= Medard Boss =

Swiss psychiatrist

Medard Boss (October 4, 1903, St. Gallen – December 21, 1990, Zollikon) was a Swiss psychoanalytic psychiatrist who developed a form of psychotherapy known as Daseinsanalysis, which united the psychotherapeutic practice of psychoanalysis with the existential phenomenological philosophy of friend and mentor Martin Heidegger.

==Work==
During his medical studies in Vienna, he initiated his psychoanalytic training by undergoing some psychoanalytic sessions with Sigmund Freud, an analysis he later continued at length in Zurich with Swiss psychoanalyst Hans Behn Eschenburg.

Also upon his return to Zurich, he trained at Burghölzli Hospital under the supervision of the psychiatrist Eugen Bleuler. He then went on to formal psychoanalytic training at the Berlin Psychoanalytic Institute where his supervisory analyst was Karen Horney. While at BPI he studied with Hanns Sachs, Otto Fenichel, Wilhelm Reich, and Kurt Goldstein.

He later went to London, where he worked closely with Ernest Jones for six months at the National Hospital for Nervous Diseases. Back in Zurich he was invited by Carl Gustav Jung to join a workshop with other medical doctors to study analytical psychology, an experience that lasted nearly ten years and helped Boss to see that psychoanalysis need not be limited to Freudian interpretations. It was during the 1930s that Boss also became acquainted with Ludwig Binswanger, who introduced Boss to the works of philosopher Martin Heidegger.
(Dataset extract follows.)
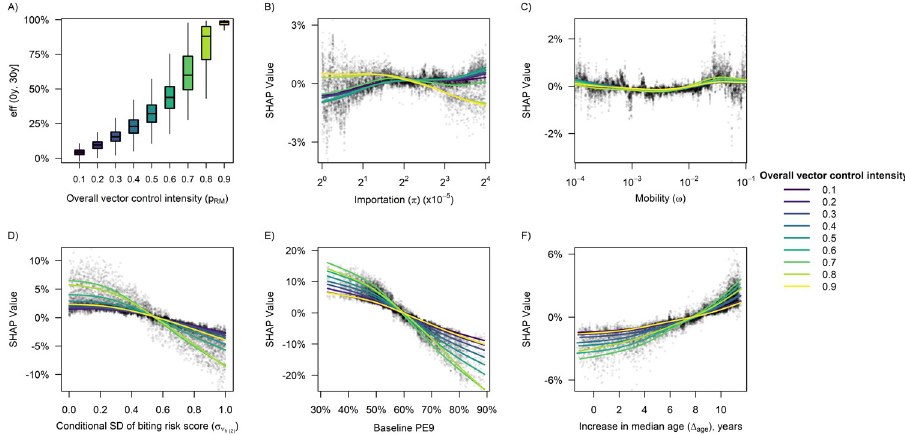
Fig 5. Impact of different predictor variables on the vector control effectiveness across the entire 30-year intervention period. For (A), the original values of the intervention effectiveness obtained from the simulation runs were summarized. Each box was drawn from the first quartile (Q1) to the third quartile (Q3) of the data, with the horizontal line in the middle showing the median. The upper whisker boundary was the largest observation that was within Q3 + 1.5 � (Q3—Q1), and the lower whisker boundary was the smallest observation above Q1–1.5 � (Q3—Q1). Data points beyond the whisker boundaries were omitted from the graph for clarity. For (B)—(F), we used SHAP values to quantify the change in the predicted overall intervention effectiveness due to the value of each predictor variable, where each point represents a single simulation run and each curve was obtained by fitting a smoothing spline to the set of data points corresponding to a given overall level of vector control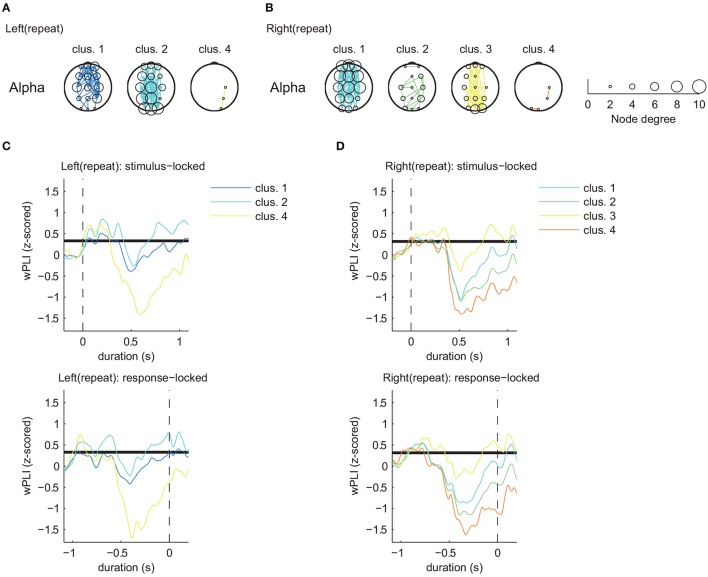
Estimated clusters and functional connectivity based on time series matching of z-scored wPLIs using DTW (MR task: repeat trial, alpha band). (A) Estimated significant clusters of functional connectivity for left repeat trials. Three of five clusters were estimated to be significant. (B) Estimated significant clusters of functional connectivity for right repeat trials. All four clusters were estimated to be significant. Marker size of the electrodes for each topographical location corresponds to the node degree of connectivity. (C,D) Cluster-averaged z-scored wPLIs for each hand in the repeat trials (upper panels: stimulus-locked average; lower panels: response-locked average). Bold black lines indicate a significant level of temporal changes in cluster-averaged value of phase-synchronization (p < 0.05 with FDR correction).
During World War II, while serving in the Swiss Army, Boss began studying Heidegger's Being and Time and, upon the conclusion of the war, Boss contacted Heidegger, initiating a 25-year mentoring friendship. Through his study with Heidegger, Boss came to believe that modern medicine and psychology, premised on Cartesian philosophy and Newtonian physics, made incorrect assumptions about human beings and what it means to be human. He addressed an existential foundation for medicine and psychology two classic texts: Psychoanalysis and Daseinsanalysis (English version, 1963) and Existential Foundations of Medicine and Psychology (English translation, 1979).

Whereas Boss's older colleague Ludwig Binswanger, is recognized as the founder of the first systematic existential approach to psychiatry and psychopathology, Boss is regarded as having founded the first systematic approach to existential psychotherapy. Other significant contributions Boss made to the literature in existential psychotherapy include The Meaning and Content of Sexual Perversions (English Translation, 1949), The Analysis of Dreams (English Translation, 1958), and A Psychiatrist Discovers India (English translation, 1965).

Boss saw dreams as coming from a person's life as a whole, not from a separate "dream state". He also did not see the "unconscious" as a place where the denied impulses were kept, which was the way Freud presented it.

==Select bibliography==
- Zollikon Seminars: Protocols, Conversations, Letters (editor; Martin Heidegger, author) (2001). F. Mayr, trans. Northwestern University Press.
- Existential Foundations of Medicine and Psychology (1979). S. Conway and A. Cleaves, trans. Northvale, NJ: Jason Aronson.
- Psychoanalysis and Daseinsanalysis (1963). L. E. Lefebre, trans. New York: Basic Books.
- A Psychiatrist Discovers India (1965). Wolff.
- I Dreamt Last Night... (1977). S. Conway, trans. New York: Gardner Press.
- The Analysis of Dreams (1957). J. Pomerans, trans. New York: Philosophical Library.
- The Meaning and Content of Sexual Perversions (1949). L. L. Abell, trans. New York: Grune and Stratton.
- Psychotherapy for Freedom: The Daseinsanalytic Way in Psychology and Psychoanalysis. E. Craig (ed.). A Special Issue of The Humanistic Psychologist, Volume 16, Spring, 1988.